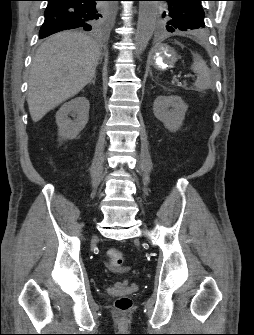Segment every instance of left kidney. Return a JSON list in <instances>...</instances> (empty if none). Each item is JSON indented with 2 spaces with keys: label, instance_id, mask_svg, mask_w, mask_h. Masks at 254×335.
Masks as SVG:
<instances>
[{
  "label": "left kidney",
  "instance_id": "left-kidney-1",
  "mask_svg": "<svg viewBox=\"0 0 254 335\" xmlns=\"http://www.w3.org/2000/svg\"><path fill=\"white\" fill-rule=\"evenodd\" d=\"M187 109L188 105L176 95L158 96L153 103L155 117L171 132L182 126Z\"/></svg>",
  "mask_w": 254,
  "mask_h": 335
}]
</instances>
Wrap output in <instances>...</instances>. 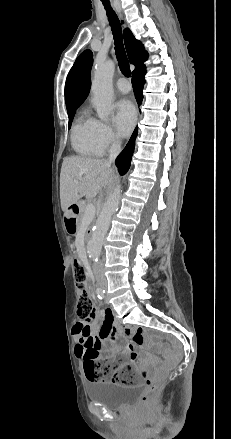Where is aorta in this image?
<instances>
[{
	"label": "aorta",
	"mask_w": 231,
	"mask_h": 439,
	"mask_svg": "<svg viewBox=\"0 0 231 439\" xmlns=\"http://www.w3.org/2000/svg\"><path fill=\"white\" fill-rule=\"evenodd\" d=\"M115 71V63L112 60L98 62L95 67L92 82L93 105L97 116L106 120L112 111L113 85L112 79ZM121 186H117L103 204L101 213L96 221L91 239L87 244V252L91 259L100 257L103 240L110 226L113 213L117 210L120 202Z\"/></svg>",
	"instance_id": "762f6f07"
}]
</instances>
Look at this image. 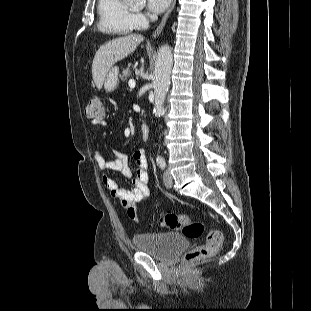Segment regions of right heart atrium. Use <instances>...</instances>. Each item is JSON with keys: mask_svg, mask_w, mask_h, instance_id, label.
Segmentation results:
<instances>
[{"mask_svg": "<svg viewBox=\"0 0 311 311\" xmlns=\"http://www.w3.org/2000/svg\"><path fill=\"white\" fill-rule=\"evenodd\" d=\"M133 19L136 27H143L146 24V17L142 13H135Z\"/></svg>", "mask_w": 311, "mask_h": 311, "instance_id": "right-heart-atrium-1", "label": "right heart atrium"}]
</instances>
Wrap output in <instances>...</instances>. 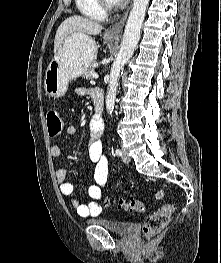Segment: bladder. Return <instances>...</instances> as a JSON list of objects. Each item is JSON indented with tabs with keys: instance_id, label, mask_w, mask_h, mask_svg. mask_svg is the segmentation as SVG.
Listing matches in <instances>:
<instances>
[{
	"instance_id": "31cf9c89",
	"label": "bladder",
	"mask_w": 221,
	"mask_h": 263,
	"mask_svg": "<svg viewBox=\"0 0 221 263\" xmlns=\"http://www.w3.org/2000/svg\"><path fill=\"white\" fill-rule=\"evenodd\" d=\"M88 222L97 226L104 227L105 229L120 235H126L130 233L134 227V224L132 222L126 220L93 218L88 220Z\"/></svg>"
}]
</instances>
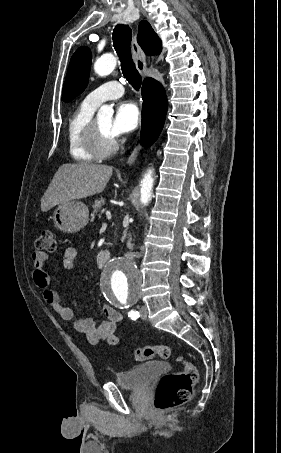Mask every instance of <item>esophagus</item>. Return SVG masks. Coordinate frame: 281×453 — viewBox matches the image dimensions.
<instances>
[{"label": "esophagus", "instance_id": "obj_1", "mask_svg": "<svg viewBox=\"0 0 281 453\" xmlns=\"http://www.w3.org/2000/svg\"><path fill=\"white\" fill-rule=\"evenodd\" d=\"M131 49L133 52V57L135 60L136 68L139 71V73L144 77L145 76V68H146V61L143 55V52L140 48V46L137 43V38L136 35L133 36L132 43H131ZM141 150V145L138 143V145L135 146L133 151L131 152V155L128 158V165H132V163L135 162L138 153Z\"/></svg>", "mask_w": 281, "mask_h": 453}]
</instances>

**Task to complete:**
Reproduce verbatim the records from the line containing "Mask every instance" through the end of the records, both ends included. Omit the pictures from your reproduction.

**Result for this task:**
Mask every instance of <item>esophagus</item>. Return SVG masks. Coordinate frame: 281×453 — viewBox matches the image dimensions.
<instances>
[{"label": "esophagus", "instance_id": "obj_1", "mask_svg": "<svg viewBox=\"0 0 281 453\" xmlns=\"http://www.w3.org/2000/svg\"><path fill=\"white\" fill-rule=\"evenodd\" d=\"M131 49L133 52V57L135 60L136 68L139 71V73L144 77L145 76V68H146V61L143 55V52L140 48V46L137 43V38L136 35L133 36L132 43H131ZM141 150V145L138 143V145L135 146L133 151L131 152V155L128 158V165H132V163L135 162L138 153Z\"/></svg>", "mask_w": 281, "mask_h": 453}]
</instances>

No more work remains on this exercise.